Wenn jemand zu mir sagen würde: „Koch für deine Gäste doch nächstes Mal etwas typisch Regionales.“; dann müsste ich erst einmal nachdenken. Denn was ist eigentlich ein für meine Region typisches Gericht? Eins, das die Menschen anderer Regionen vielleicht nicht kennen und das mit meiner Region verbunden wird? Interessant ist, dass jeder Einzelne diese Frage unterschiedlich beantworten wird. Denn manchmal umfasst eine regionale Spezialität einen ganz kleinen Raum, und manchmal einen ziemlich großen.

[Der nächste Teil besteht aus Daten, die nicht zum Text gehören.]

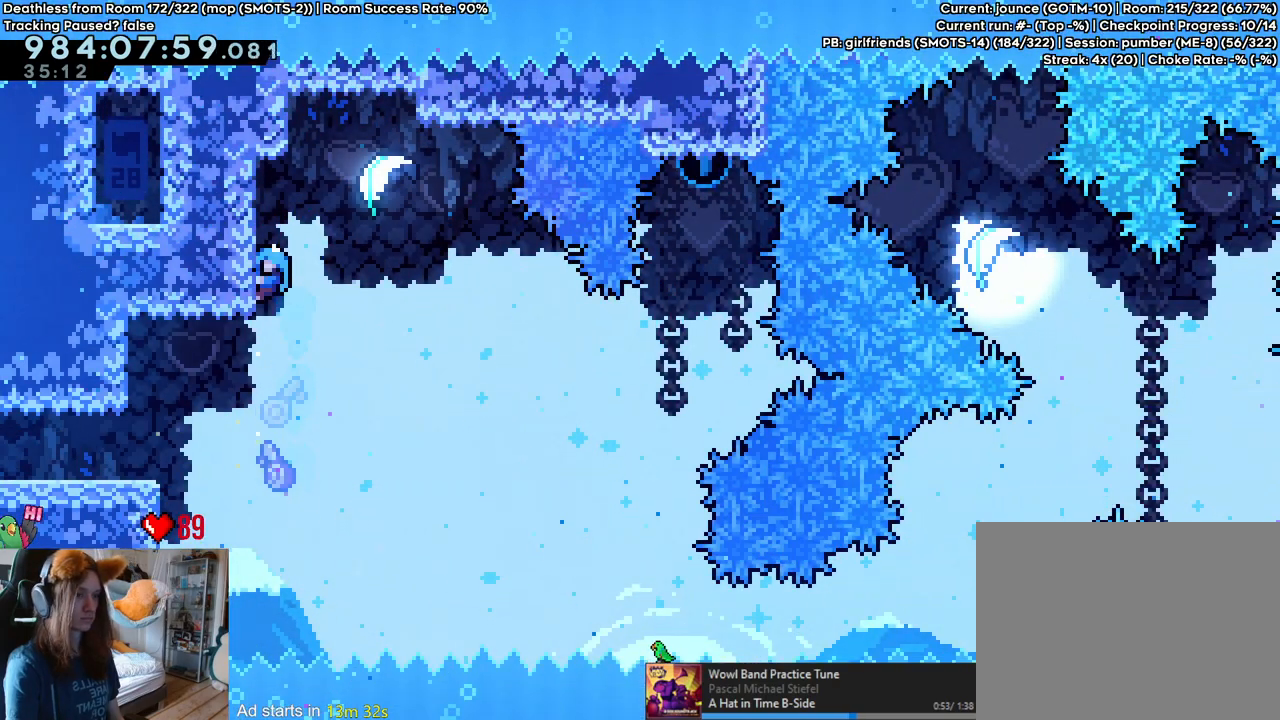
{"dt_ms": 500, "buttons": [], "left_stick": "down", "right_stick": "center", "events": [[83, "B", "up"], [167, "left_stick", "down"]]}
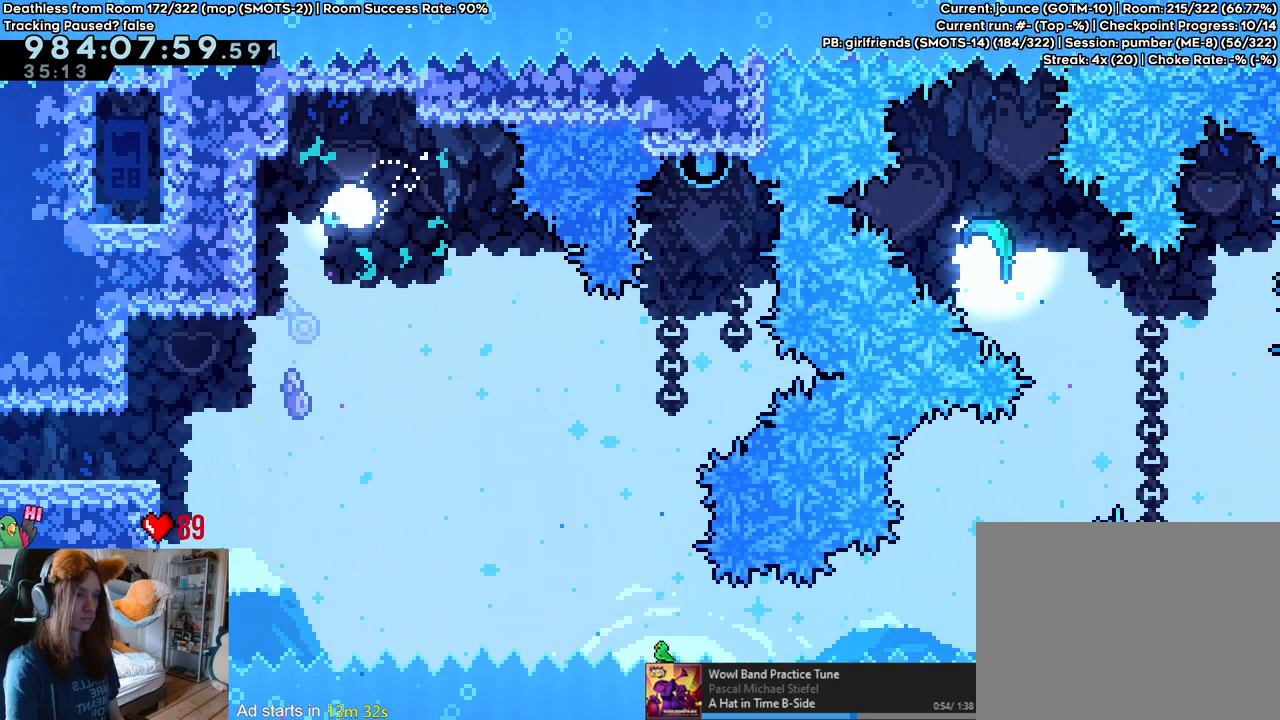
{"dt_ms": 500, "buttons": [], "left_stick": "right", "right_stick": "center", "events": [[483, "left_stick", "right"]]}
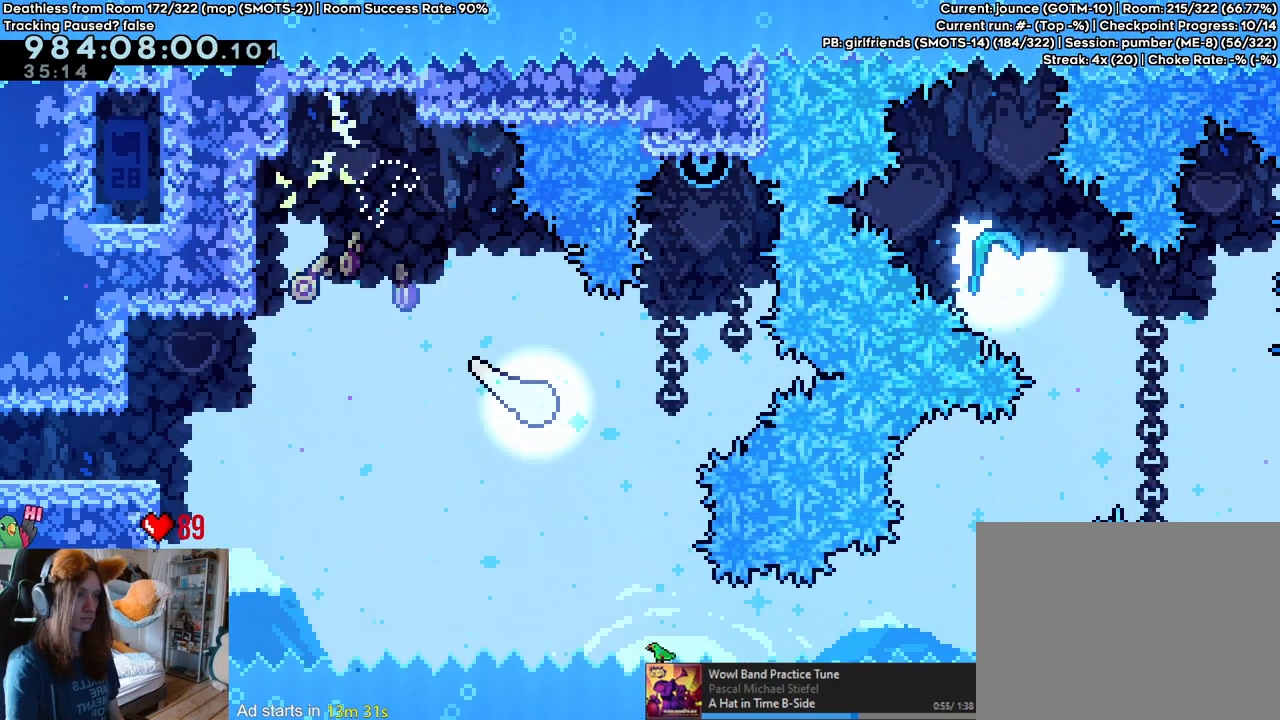
{"dt_ms": 1000, "buttons": [], "left_stick": "left", "right_stick": "center"}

Viele möchten, wenn sie verreisen, die Region, die Stadt oder das Land gerne kennenlernen: die Eigenarten, die Kultur und natürlich das Essen. In unseren Partnerhäusern wird Individualität groß geschrieben – und dazu gehört auch im großen Maß Regionalität. Einige Beispiele, was Regionalküche bedeutet kann, haben wir im folgenden aufgeführt:
Beginnen wir ganz im Norden: Typischerweise verbinden wir damit vor allem eins: Frischen Fisch. Genau den findet man im Fischers Fritz – dem Restaurant im Hotel Birke in Kiel. Frischer Fisch, aber auch andere typisch norddeutsche Spezialitäten wie Deichwiesenlamm und Wild aus Holsteinischer Jagd werden frisch serviert. Verwendet werden überwiegend regionale Produkte von Unternehmen, die Wert auf fairen Handel und Nachhaltigkeit legen. Und damit das so bleibt und die schleswig-holsteinische Ess- und Küchenkultur weiter gestärkt wird, ist das Hotel Mitglied von „Feinheimisch – Genuss aus Schleswig-Holstein e.V.“, der die nachhaltige handwerkliche und ökologische Lebensmittelproduktion und Küche in Schleswig-Holstein fördert.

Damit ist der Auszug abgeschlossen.